Phase 3: Eval Harness (1-2 days)
- Convert your example inputs into formal evals with expected outputs.
- Write a script that runs the prompt against the evals and scores.
- This becomes your regression suite for every prompt change going forward.
Phase 4: Production Build (3-7 days)
- Wire the prompt into the product UX.
- Add observability (log every prompt, response, cost, latency).
- Add error handling and fallbacks.
- Add streaming if user-facing chat.
- Implement caching where prompts have stable prefixes.
Phase 5: Beta and Iterate (2-4 weeks)
- Release to a small user cohort.
- Capture user feedback (thumbs up/down, edits).
- Mine production logs for failure cases.
- Add new evals from real failures.
- Tune the prompt against the expanded eval set.
Phase 6: GA and Maintain
- Roll out to all users.
- Monitor cost and quality dashboards weekly.
- Run the regression suite on every model upgrade.

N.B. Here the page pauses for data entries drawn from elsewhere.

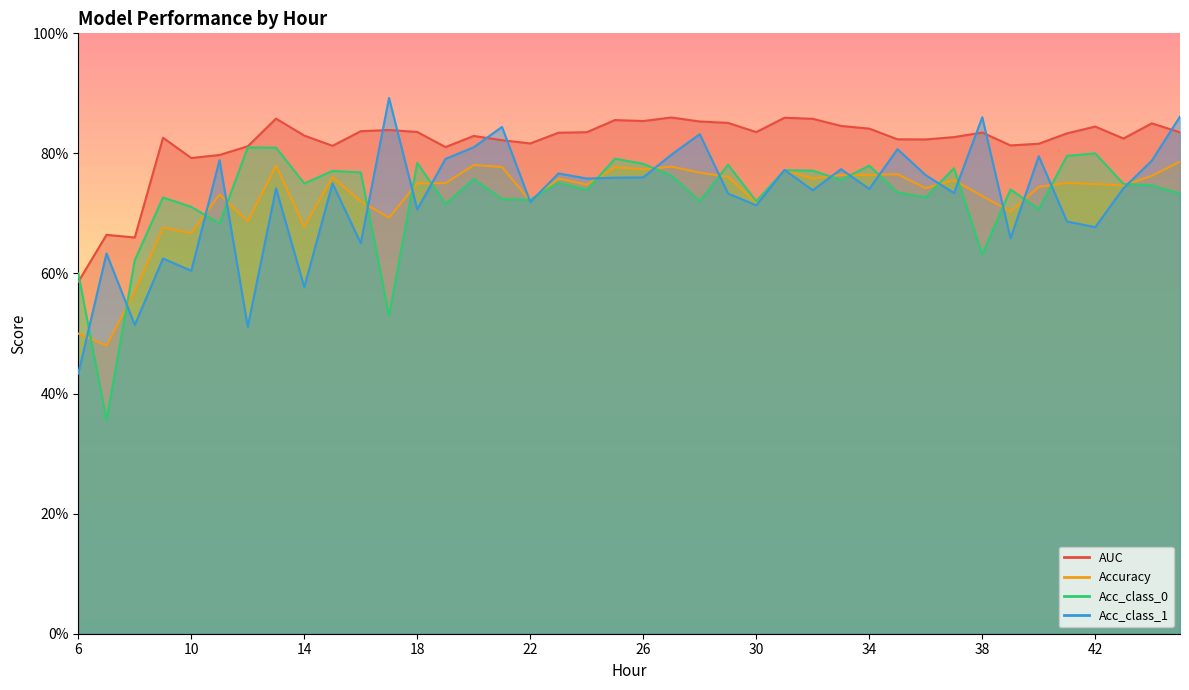

True or false: AUC and Accuracy cross at least once.

False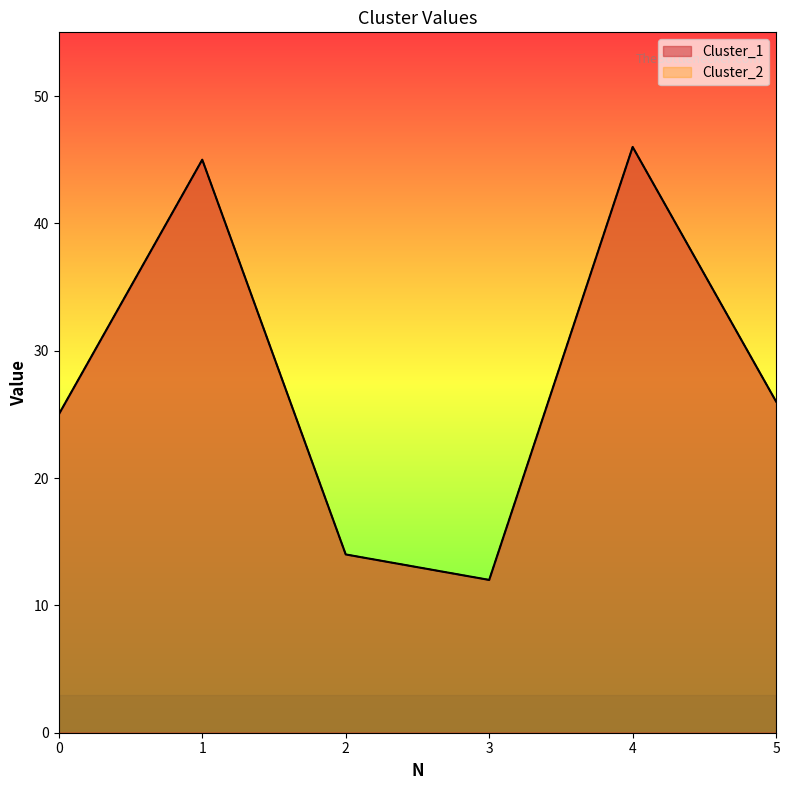

At which category does Cluster_2 reach its first local valley?

3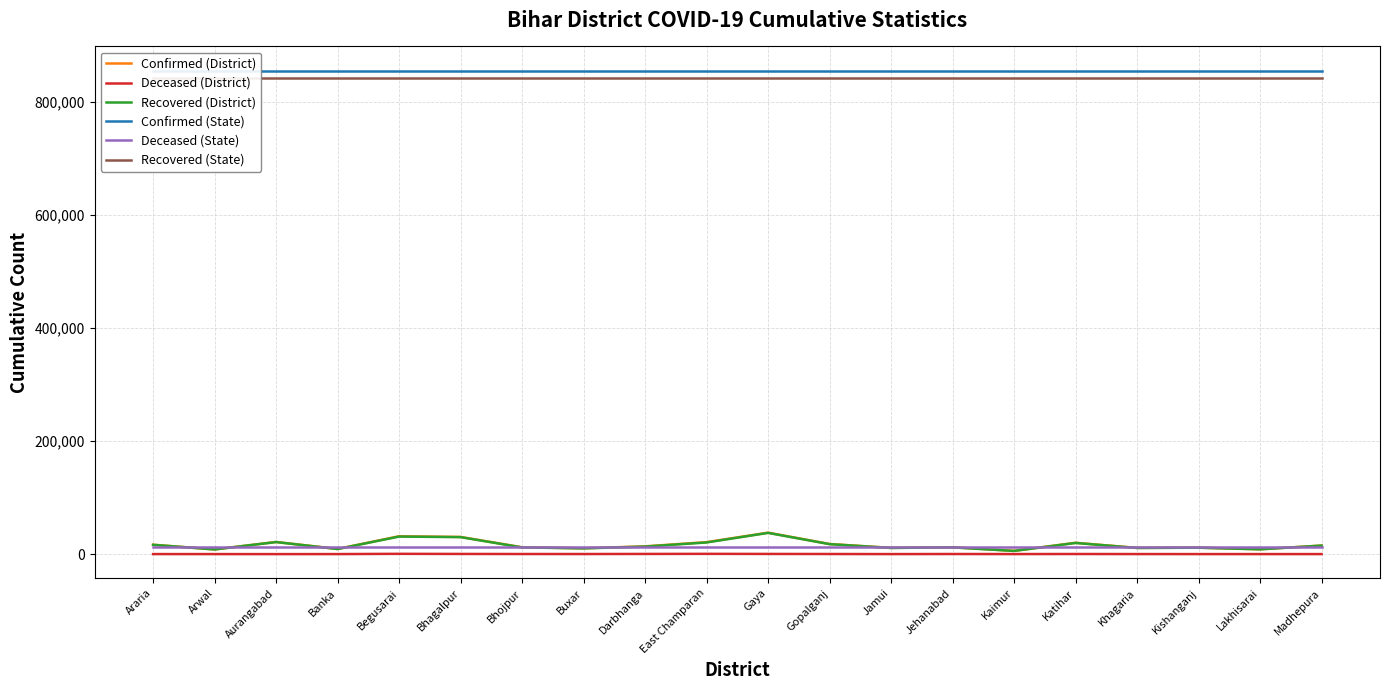

What is the maximum value for Confirmed (District)?

37991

- Re-tune the prompt monthly as user behavior reveals new edges.
Where Teams Get Stuck
- Skipping the eval harness. Then prompt changes are guesswork.
- Skipping observability. Then production debugging is impossible.
- Treating AI features as one-time builds. They are living systems that drift with model upgrades.
What to Do Next
If you are starting an AI feature: budget two weeks for v0 plus four weeks of beta. Anything faster is missing eval discipline. Anything slower is overengineering.